Five years after the city’s historic Opera House closed its doors, a cast of luminaries treaded its boards Monday to formally begin restoring the theater to its former luster.
With the temperature outside warmer than that inside the entertainment center on Washington Square, more than 100 people turned out for an indoor ceremonial groundbreaking. Gov. Gina Raimondo, Senate President M. Teresa Paiva Weed, D-Newport, Sen. Jack Reed, D-R.I., and Mayor Jeanne-Marie Napolitano joined Brenda Nienhouse, executive director of the Opera House, and Alison Vareika, chairwoman of its board, to pitch symbolic shovelfuls of sand into a wheelbarrow to begin the $14 million, 21-month renovation project, which is expected to be completed in December 2017.
“This is an architectural and historic treasure,” Vareika said following the ceremony. “It’s going to be a performing arts center that everyone — tourists and residents — can take advantage of.”
Paiva Weed said the finished center will be a smaller version of the nationally renowned Providence Performing Arts Center. She was one of the prime movers behind the successful 2014 Cultural Facilities Bond referendum that funneled $4.2 million into the Opera House project. The newly renovated theater will be a lynchpin tying together the sometimes-fractured districts of lower Broadway and upper Thames Street, Paiva Weed said.
“The cultural economy is a growing economy, and the arts play a vital role in the entire economy,” Paiva Weed said. “This investment reflects both of those priorities.”
“Today, we mark the rebirth of the Opera House,” Napolitano said. “This will become a center for year-round performing arts in the hub of Newport to act as an educational catalyst and economic driver for generations to come.”

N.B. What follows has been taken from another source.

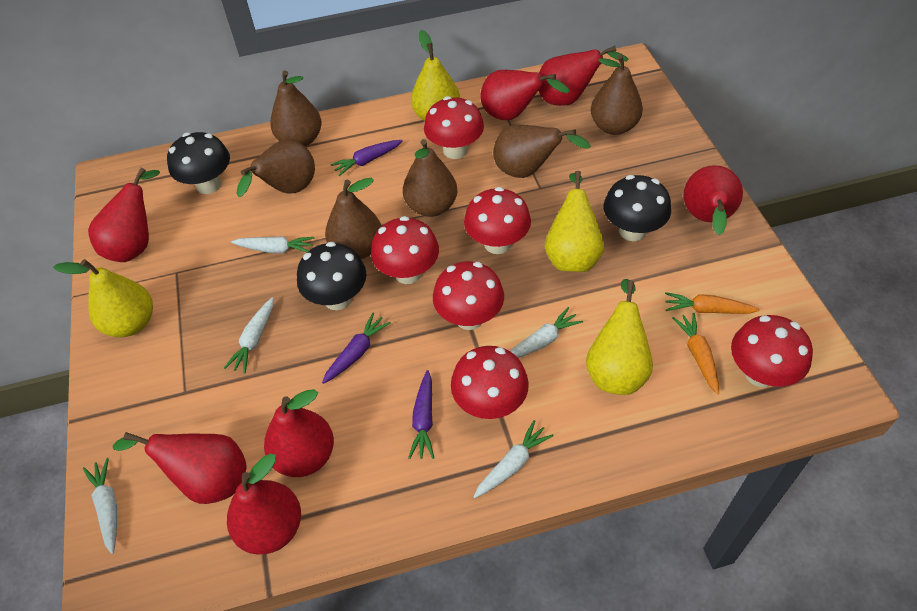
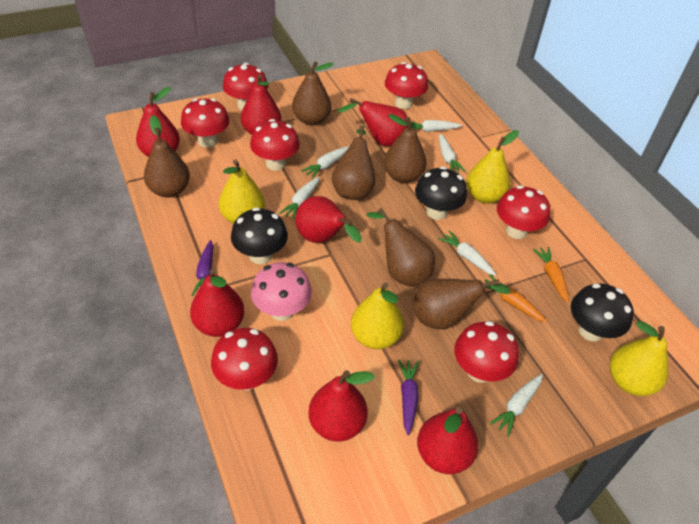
pink mushroom: 0 -> 1
purple carrot: 3 -> 2
red mushroom: 6 -> 7
white carrot: 5 -> 6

The Opera House made its debut on Dec. 28, 1867, with the opera “Lucretia Borgia,” performed by a Boston company. Over the years some pretty big names have graced its stage.
In the early years, not long after the end of the Civil War, the Boston Theatre Company, under the management of J.B. Booth — brother of President Abraham Lincoln’s assassin, John Wilkes Booth — performed two productions at the Opera House. Noted producers like Oscar Hammerstein and George M. Cohan brought new plays there using Newport audiences as a test market, and Douglas Fairbanks, Mary Pickford, John Barrymore and some of the world’s best-known entertainers performed at the Opera House.
During America’s celebration of its centennial, the speeches in Newport were delivered from the Opera House stage.
When the motion picture industry began flourishing in the 1920s, the building was renovated into a movie theater. It was quite successful until the 1980s, when the building was transformed into a tri-plex theater. While that may have been a good financial move at the time, it covered up the building’s historic architectural features.
Faced with the prospect of installing a very expensive sprinkler system in September 2010, the building’s tenant decided to turn off the theater’s lights.
The nonprofit Newport Performing Arts Center had acquired the building in 2000. Two years later it began a restoration of the brick facade. But when the tenant vacated the premises, the group had to double its efforts to raise the money to refurbish the rest of the building.
Besides the cultural addition to downtown Newport, the renovated Opera House will provide an economic stimulus, Paiva Weed said. There already are 357 arts-related businesses in Newport, she said, representing nearly 6 percent of all businesses in the city. Those arts-related businesses provide about 1,200 jobs, Pavia Weed said, and the Opera House restoration will provide jobs for another 100 workers.
The Center for Policy Analysis at the University of Massachusetts Dartmouth calculated the renovation would have a $15 million economic impact on the area. Once the curtain opens, performances at the theater will generate an additional $1.6 million in direct and indirect economic activity to the city, the center determined.
“It’s going to get people to work right away,” Raimondo said, “but also for years to come providing jobs for our tourism industry. It’s vital to have a thriving arts and cultural center. That’s a deep and abiding historical strength for Rhode Island.”
Once completed, the renovated theater will seat 700 people and feature an enlarged stage measuring 30 feet deep. The historically significant proscenium arch over the stage will be 32 feet high.
“Creating a venue for the arts is an important part of the cultural economy of Newport,” Sen. Reed said. “It will be a source of strength to this great community.”